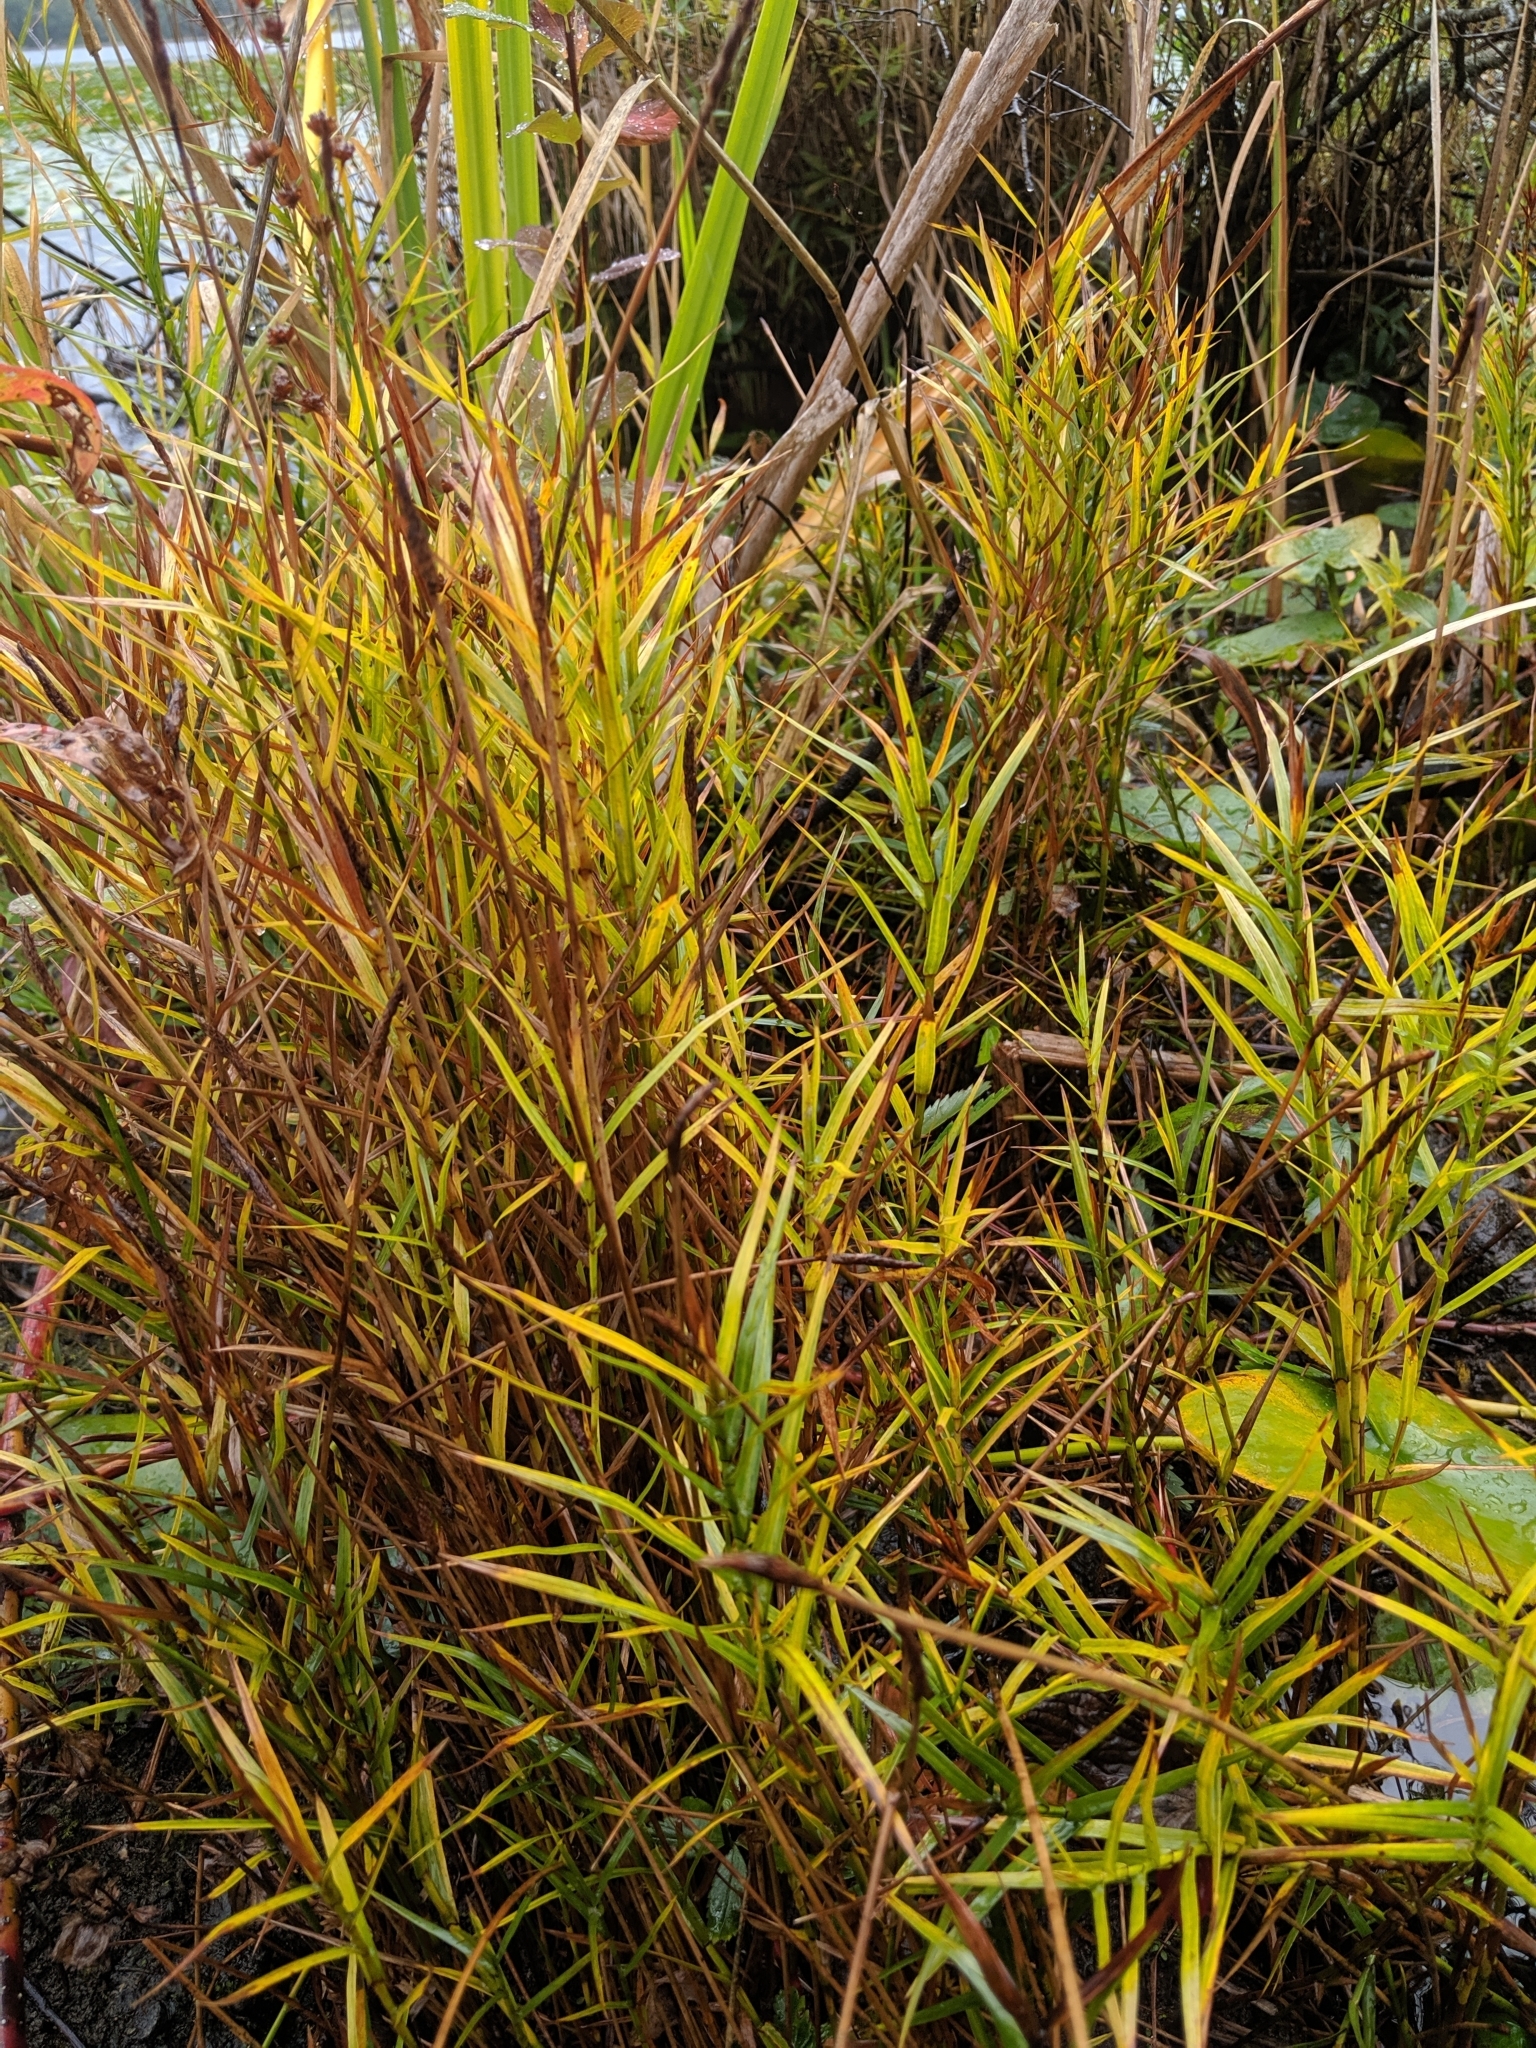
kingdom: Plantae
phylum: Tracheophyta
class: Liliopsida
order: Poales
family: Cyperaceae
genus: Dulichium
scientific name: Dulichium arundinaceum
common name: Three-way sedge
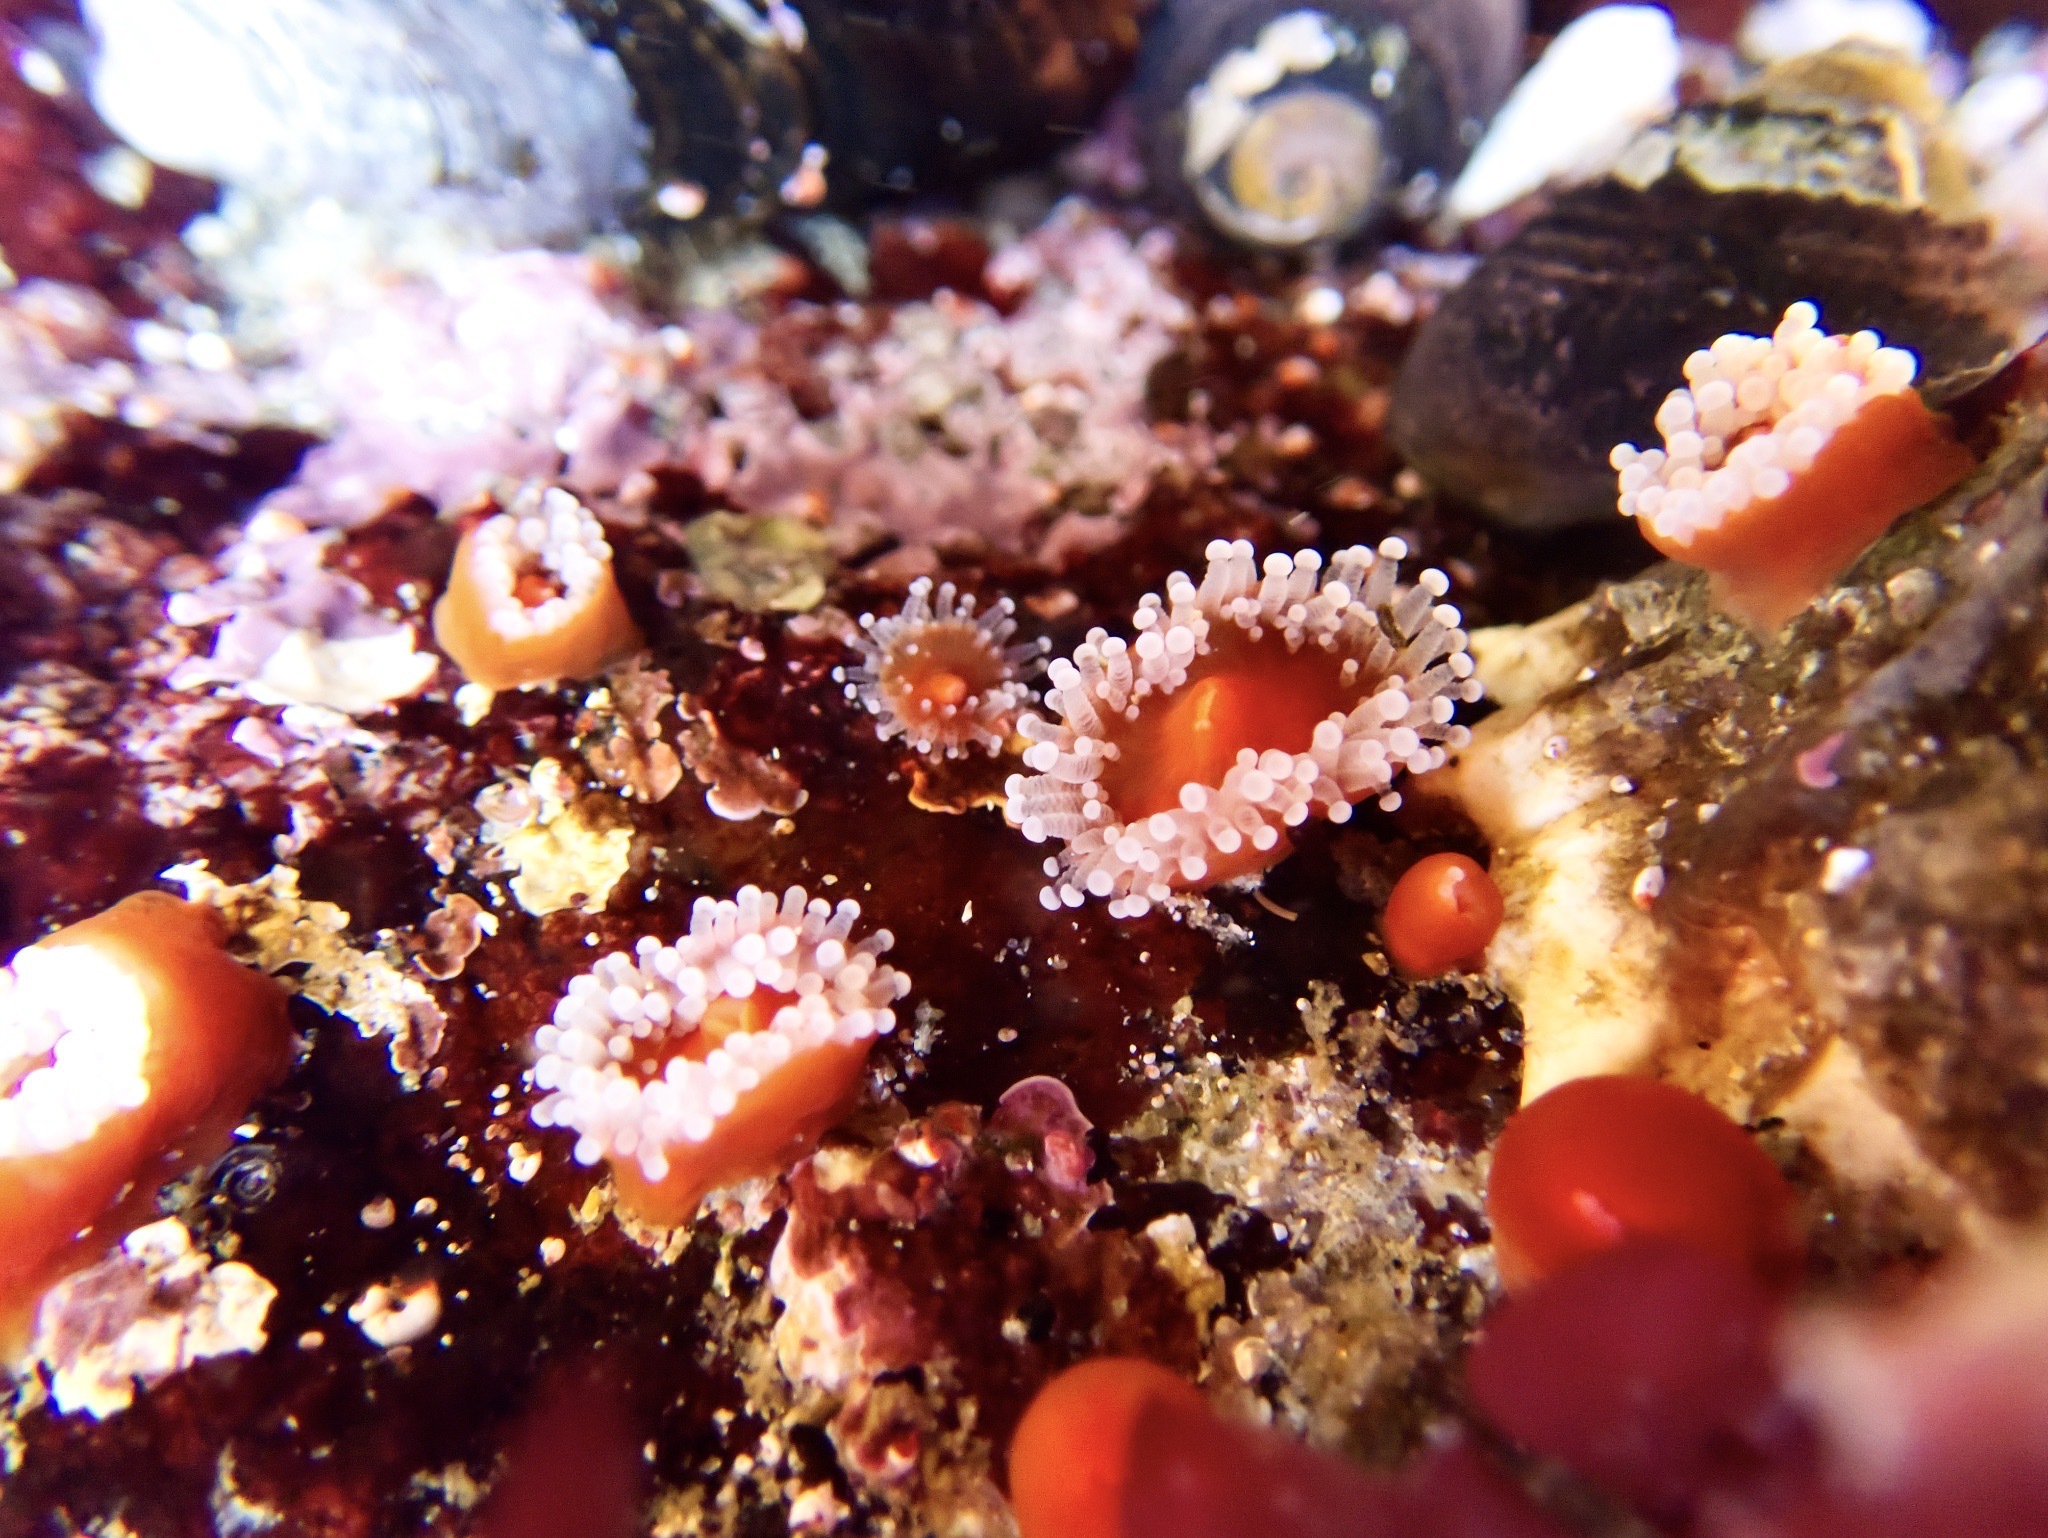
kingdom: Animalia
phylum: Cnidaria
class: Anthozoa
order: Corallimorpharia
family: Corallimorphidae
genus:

--

§ WHAT YOU ARE ASKED TO DO: Express every line in the rows above as a JSON list of strings, one string per line, skipping blank lines and leaving out the pictures.

§ FINISHED TASK:
[
  "kingdom: Plantae",
  "phylum: Tracheophyta",
  "class: Liliopsida",
  "order: Poales",
  "family: Cyperaceae",
  "genus: Dulichium",
  "scientific name: Dulichium arundinaceum",
  "common name: Three-way sedge",
  "kingdom: Animalia",
  "phylum: Cnidaria",
  "class: Anthozoa",
  "order: Corallimorpharia",
  "family: Corallimorphidae",
  "genus:"
]